**WORK TO COMPLETE**
From the listing that follows, output everything exactly except the pictures.

**DATA SUPPLIED**
-- Opening Marker --
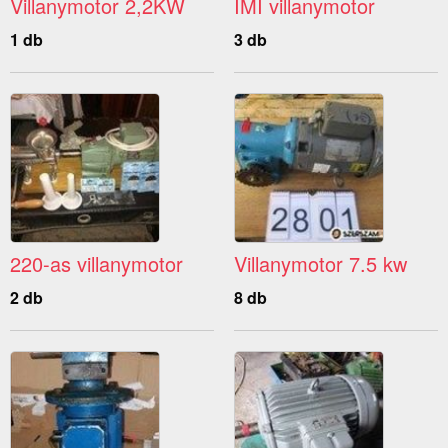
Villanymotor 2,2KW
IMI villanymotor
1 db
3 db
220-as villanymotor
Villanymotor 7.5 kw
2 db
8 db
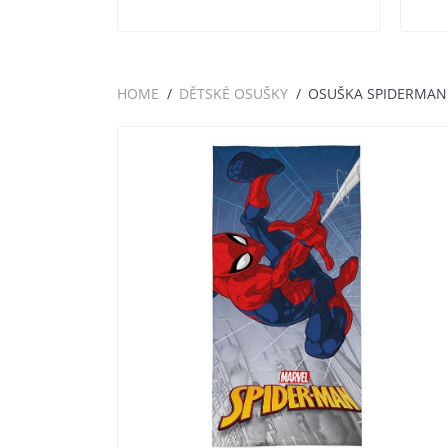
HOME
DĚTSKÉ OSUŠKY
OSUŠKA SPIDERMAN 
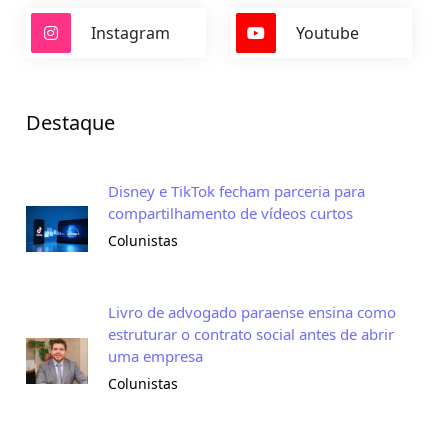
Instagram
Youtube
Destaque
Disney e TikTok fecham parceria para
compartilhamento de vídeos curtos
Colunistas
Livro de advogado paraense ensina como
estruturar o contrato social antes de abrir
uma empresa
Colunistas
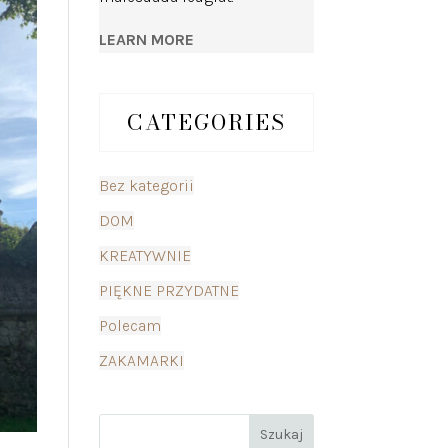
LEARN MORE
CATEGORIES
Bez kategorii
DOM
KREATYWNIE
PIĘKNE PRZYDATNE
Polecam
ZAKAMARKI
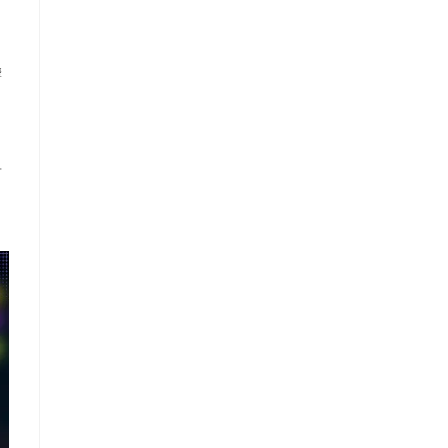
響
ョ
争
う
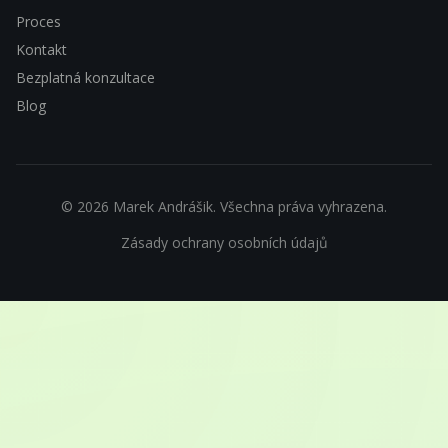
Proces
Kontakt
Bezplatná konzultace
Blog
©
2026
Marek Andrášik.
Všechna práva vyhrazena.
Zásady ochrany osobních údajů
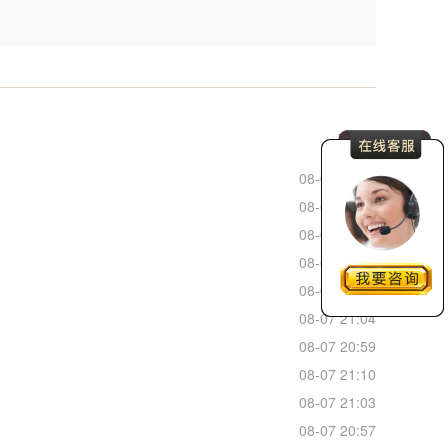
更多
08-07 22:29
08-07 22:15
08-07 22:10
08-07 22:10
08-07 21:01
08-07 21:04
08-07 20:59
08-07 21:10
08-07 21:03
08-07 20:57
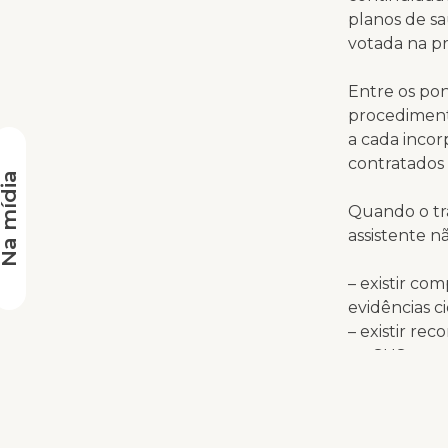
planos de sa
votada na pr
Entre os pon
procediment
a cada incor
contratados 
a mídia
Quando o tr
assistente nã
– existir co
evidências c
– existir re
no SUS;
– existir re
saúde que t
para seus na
-- Closing Marker --
**YOUR RESPONSE**
Villanymotor 2,2KW
IMI villanymotor
1 db
3 db
220-as villanymotor
Villanymotor 7.5 kw
2 db
8 db
HOME
DĚTSKÉ OSUŠKY
OSUŠKA SPIDERMAN 
Instagram
Youtube
Destaque
Disney e TikTok fecham parceria para
compartilhamento de vídeos curtos
Colunistas
Livro de advogado paraense ensina como
estruturar o contrato social antes de abrir
uma empresa
Colunistas
LEARN MORE
CATEGORIES
Bez kategorii
DOM
KREATYWNIE
PIĘKNE PRZYDATNE
Polecam
ZAKAMARKI
響
ョ
争
う
Proces
Kontakt
Bezplatná konzultace
Blog
©
2026
Marek Andrášik.
Všechna práva vyhrazena.
Zásady ochrany osobních údajů
更多
08-07 22:29
08-07 22:15
08-07 22:10
08-07 22:10
08-07 21:01
08-07 21:04
08-07 20:59
08-07 21:10
08-07 21:03
08-07 20:57
planos de sa
votada na pr
Entre os pon
procediment
a cada incor
contratados 
a mídia
Quando o tr
assistente nã
– existir co
evidências c
– existir re
no SUS;
– existir re
saúde que t
para seus na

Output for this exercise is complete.